Prompt A
Retype the records from the line with "Write down which" to the line with "Answer: approximately 0°", both lines included, with no changes.

____

Friday, April 5, 2013

A Post-Easter Puzzler

Recently, a good friend gifted me a bag of Easter SweeTarts, with ducks and bunnies in place of the usual round candies.  They come in five flavors, which are officially blue raspberry (blue), cherry (pink), grape (purple), orange (orange) and green apple (green).  (This according to Wikipedia, at least.)

I don't like the blue ones, so because I'm that way, I culled those out and they're still sitting in front of me in a bowl.  The rest I ate at my leisurethough rather less leisurely than is quite becoming, I'm afraid.

At some point, near the end of the bag, I wondered what the probability was, if I pulled out two candies at random, that they'd have the same flavor.  I looked at the candies that were in there, and it was a simple matter to figure the answer out.  It wasahh, but then I'd be giving the puzzle away. 

I then turned to look away and puckishly reached into the bag and pulled out a pair of green apples.  (Those are my second favorite, after the artificial grape ones, which, as you'll know if you eat them, taste nothing at all like actual grapes.)  I wondered if that affected the probability at allfiguring that if anything, it would have reduced the oddsbut after looking in and doing some quick figuring, I found that the odds were exactly the same as before.

"Hunh!" I thought to myself in surprise, and (if you know me at all, you know what happened next) I wondered what the odds were of that.  As it so happens, that's not a question you can answer rigorously at all, without knowing the priors.  But perhaps you can rigorously answer

Q1: What were the odds of drawing a matching pair of candies?

I reached in again, and this time pulled out a cherry and a grape; I did it again, and pulled out a matching pair of grapes.  So this time, I thought, for sure there must be a change in the odds of drawing a match, but when I looked in again, the odds were once more exactly the same as the first time.  What's more, I reached in again, pulled out a pair of green apples, looked in one last time, and the odds were again exactly the same as before!

____

Prompt B
List every Easter SweeTarts flavor named in the candy puzzle post.

[Stored items]
____

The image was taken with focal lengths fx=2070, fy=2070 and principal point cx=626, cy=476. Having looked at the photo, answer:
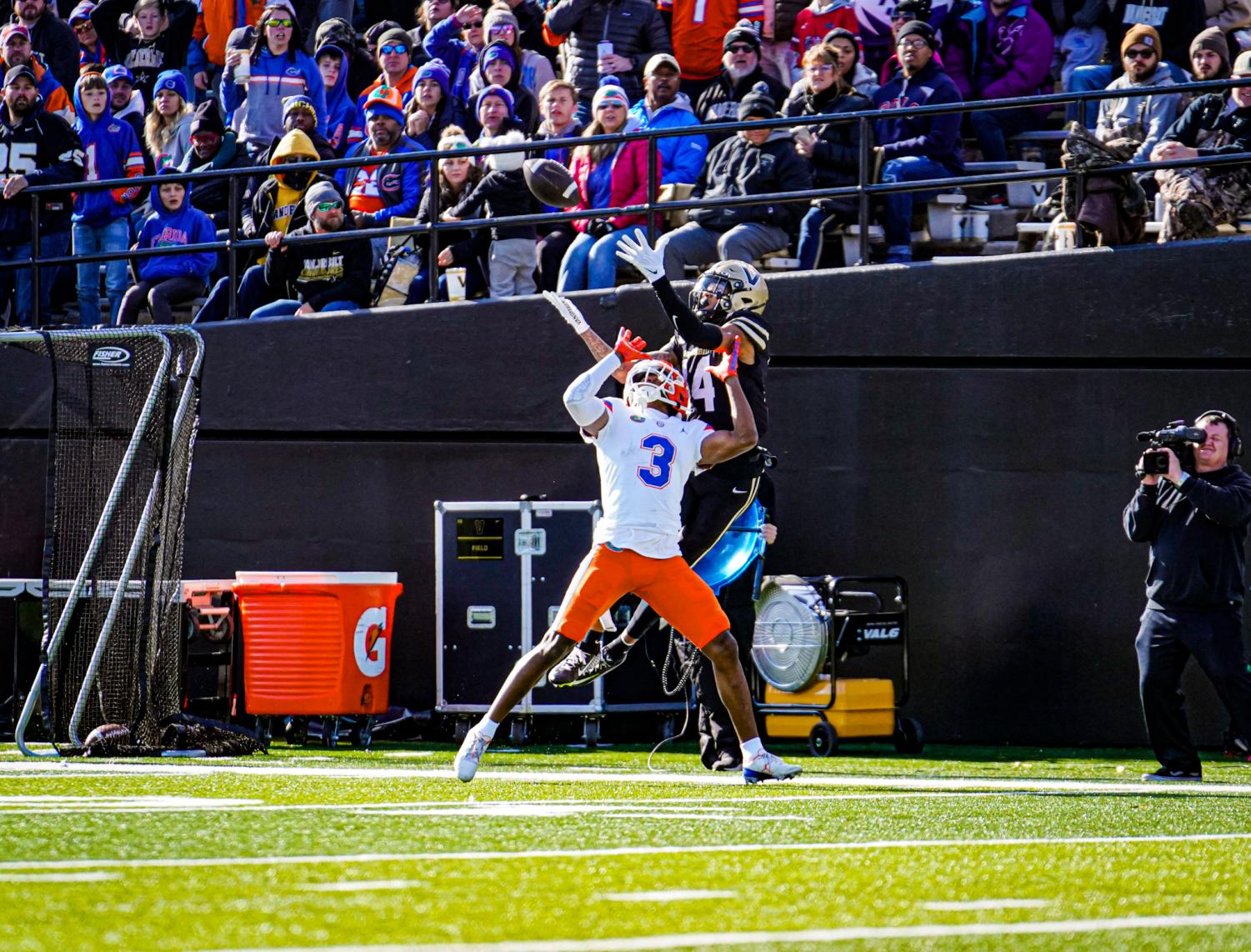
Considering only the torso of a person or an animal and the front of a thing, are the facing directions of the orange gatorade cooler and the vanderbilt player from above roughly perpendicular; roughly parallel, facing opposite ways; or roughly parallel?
roughly perpendicular

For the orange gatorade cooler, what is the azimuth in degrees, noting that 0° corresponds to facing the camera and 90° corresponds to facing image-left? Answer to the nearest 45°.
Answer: approximately 315°

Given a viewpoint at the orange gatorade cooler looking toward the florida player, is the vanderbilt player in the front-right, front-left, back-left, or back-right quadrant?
front-left

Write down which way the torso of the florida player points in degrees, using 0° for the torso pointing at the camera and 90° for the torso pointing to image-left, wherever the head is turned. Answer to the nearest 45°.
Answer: approximately 0°

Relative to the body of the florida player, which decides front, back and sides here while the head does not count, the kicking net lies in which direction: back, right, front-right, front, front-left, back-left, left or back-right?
back-right

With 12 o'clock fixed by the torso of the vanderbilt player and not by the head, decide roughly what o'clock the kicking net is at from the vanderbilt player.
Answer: The kicking net is roughly at 2 o'clock from the vanderbilt player.

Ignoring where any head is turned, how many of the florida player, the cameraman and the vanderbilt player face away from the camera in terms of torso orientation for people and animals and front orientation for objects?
0

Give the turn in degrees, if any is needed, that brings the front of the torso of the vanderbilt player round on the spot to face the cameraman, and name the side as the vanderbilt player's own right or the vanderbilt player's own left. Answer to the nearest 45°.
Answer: approximately 135° to the vanderbilt player's own left

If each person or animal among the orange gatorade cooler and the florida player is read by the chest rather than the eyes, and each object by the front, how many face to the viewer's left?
0

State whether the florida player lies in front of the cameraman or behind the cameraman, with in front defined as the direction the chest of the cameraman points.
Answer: in front

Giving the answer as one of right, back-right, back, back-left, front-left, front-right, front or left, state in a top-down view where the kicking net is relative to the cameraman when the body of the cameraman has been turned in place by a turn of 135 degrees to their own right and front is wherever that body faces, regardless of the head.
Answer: left

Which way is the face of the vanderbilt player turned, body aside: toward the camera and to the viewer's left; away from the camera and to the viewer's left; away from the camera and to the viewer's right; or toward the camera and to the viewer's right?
toward the camera and to the viewer's left

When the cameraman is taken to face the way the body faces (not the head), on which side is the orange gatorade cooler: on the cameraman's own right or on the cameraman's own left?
on the cameraman's own right

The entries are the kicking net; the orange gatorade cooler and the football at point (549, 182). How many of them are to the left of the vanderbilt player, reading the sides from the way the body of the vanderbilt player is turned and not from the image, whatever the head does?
0

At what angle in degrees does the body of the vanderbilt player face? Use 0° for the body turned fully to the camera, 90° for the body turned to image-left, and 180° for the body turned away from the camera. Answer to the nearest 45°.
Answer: approximately 45°

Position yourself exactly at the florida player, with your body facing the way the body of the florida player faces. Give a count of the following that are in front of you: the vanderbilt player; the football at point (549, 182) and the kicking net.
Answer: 0
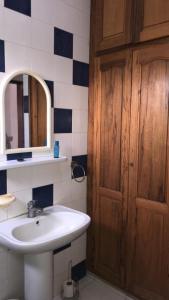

____

Result A
Write down which way the torso of the florida player points in degrees, using 0° for the torso pointing at the camera and 90° for the torso pointing to image-left, wherever the head is turned. Answer to the nearest 45°.
Answer: approximately 0°

Result B
Blue raspberry, cherry, grape, orange, green apple